2011年6月29日水曜日

東電株主総会(田中龍作さんの記事から)





東京にしては緑が豊かな港区芝。街路樹にまだ朝露が残る午前9時、東電株主総会の会場となっている東京プリンスタワー周辺はものものしい雰囲気に包まれた。警官隊がビッシリと配備され、黒のスーツに身を固めた東電社員がピリピリと動き回っている。これが関西であれば暴力団の総会かと思い込むだろう。

 チェルノブイリを凌駕する環境汚染となることが確実の福島第一原発事故を受けた株主総会に世の注目が集まった。株主たちは気が気でない。老後の蓄えに東電株を買った年金生活者や原発に反対する株主たちが続々と会場に足を運んだ。

 東京電力によれば出席した株主は9,258人(午後3時現在)。例年の3倍にも及ぶ。株主たちは今回の事故をどのように受け止めているのか、話を聞いた――

 「原発を諦めて頂かないと(被災者と株主は)浮かばれない。再生可能エネルギーに力を入れてもらいたい」。(会社員・50代=横浜市・女性)

 「本当に立ち直りたいのだったら真実を明らかにすること。それで東電が潰れても仕方がない。たぶん真実は明らかにされないだろうけど」。「情報開示されないとまた事故は起きますね?」と筆者は尋ねた。「そうだね。また起きるね」(年金生活者・70代=川崎市・男性)。この男性は20年間以上東電の株を持ってきた。

 「国の政策に従ってやってきたのだから東電に怒りはない。今回を教訓に事故が起きないようにしてほしい。原発はひとたび事故が起きると大変なことになる。安全対策に投資してもらいたい」(年金生活者・60代=男性)
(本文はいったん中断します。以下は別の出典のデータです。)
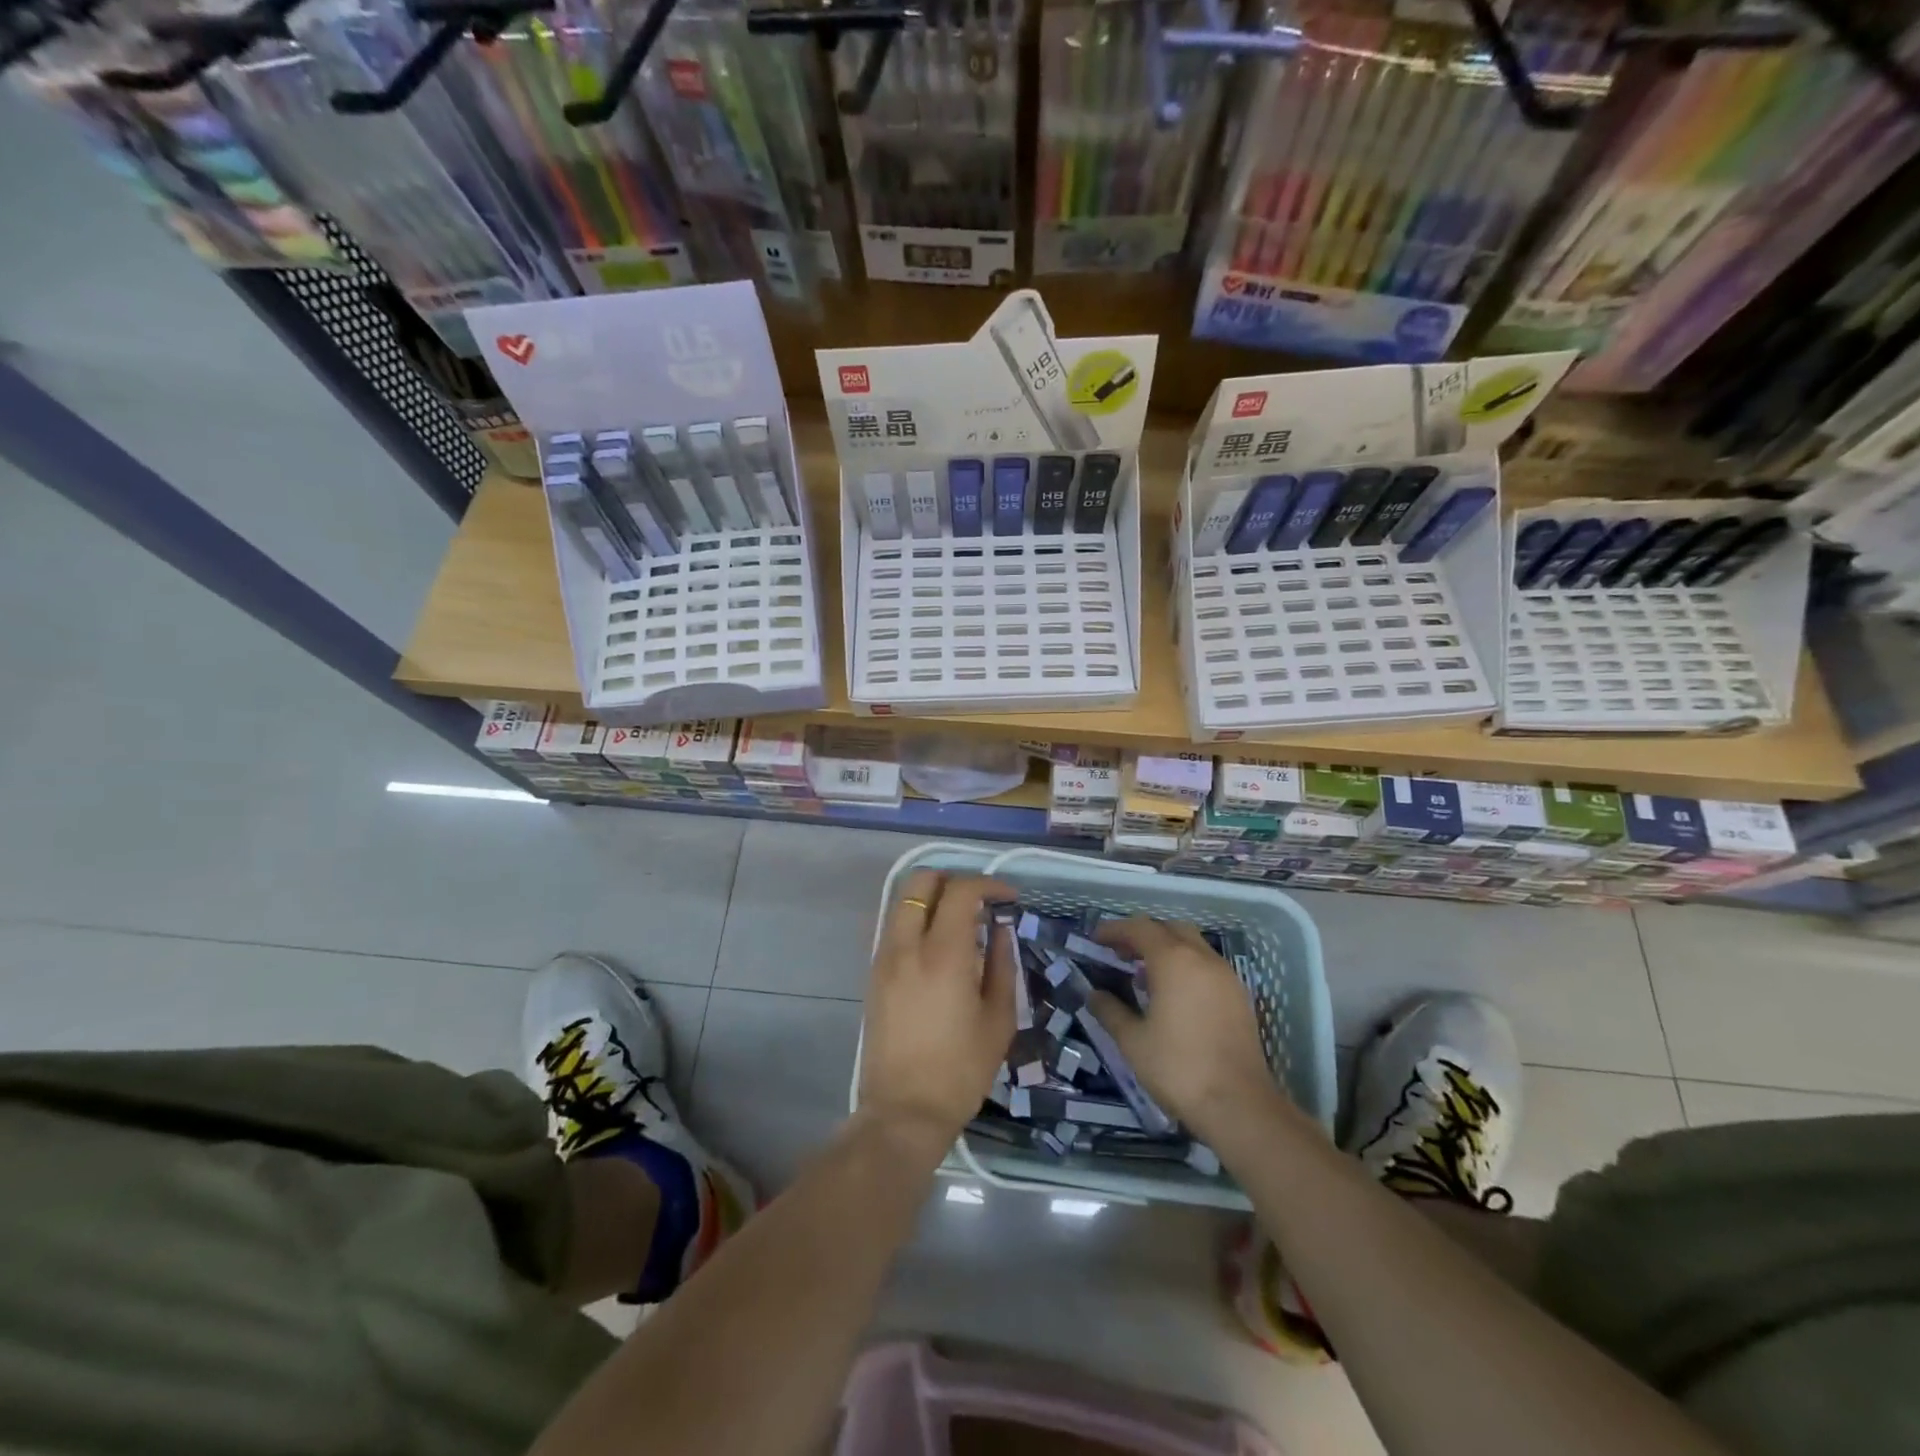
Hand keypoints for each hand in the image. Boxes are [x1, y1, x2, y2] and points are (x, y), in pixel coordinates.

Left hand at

 東電に好意的な株主でさえ情報開示と安全対策の徹底を求めているのであった。

 【リスク考えない経営責任を問う】
 
 これほどまでにいい加減な企業なのか。株主総会は東電本店で行われる記者会見を見ているようだった。フリー記者に相当するのが原発に反対する提案株主だ。株主からの質問に答える勝俣恒久会長はじめとする役員たちはノラリクラリとかわし、真っ向から答えようとしない。

 一例を挙げると次のような具合だ。
株主「データ隠しが幾度も明らかになった。小児ガン、甲状腺ガンが確実に出てくると思うがどうするのか?」

小森常務「事故当初、電源がなくデータが取りにくかった。膨大な情報でまとめられなかった。健康被害防止に努めてまいる所存です」。

 こんな子ども騙しの答えで株主が納得すると思っているのだろうか。納得しなくても数の力で乗り切れるとタカをくくっているのだろう。外形上、法律の手続きを踏んでいるに過ぎない。

 上記のようなやりとりが6時間も続いたのである。たまりかねたのが紀藤正樹弁護士だ。紀藤氏は東電の原発事業に危ういものを感じ20年間、東電の株を所持してきた。紀藤弁護士は次のように力を込めた。

 「たった一回の事故で東電という会社は破綻した。あなた方はリスクを考えない経営形態を取ってきた。私は将来の経営責任、そして過去の経営責任も問おうと思っている」。

 東電経営陣は口先では「皆様には大変なご迷惑をおかけしまして…」と言う。だが事故原因をひたすら津波のせいにする。今回の大事故の予兆となるトラブルや事故を隠し続けてきたことへの反省は微塵もない。会社を支えている株主にさえ情報開示をする姿勢がないことも今日の総会で明らかになった。

 一縷の望みも空しく402人の株主が提案した「原子力発電事業からの撤退」は反対多数で否決された。

 東電の体質は旧態依然のままである。住民や作業員への対応を見る限り安全対策は相変わらずお粗末だ。「また事故が起きるね」。前出の株主の言葉が重くのしかかる。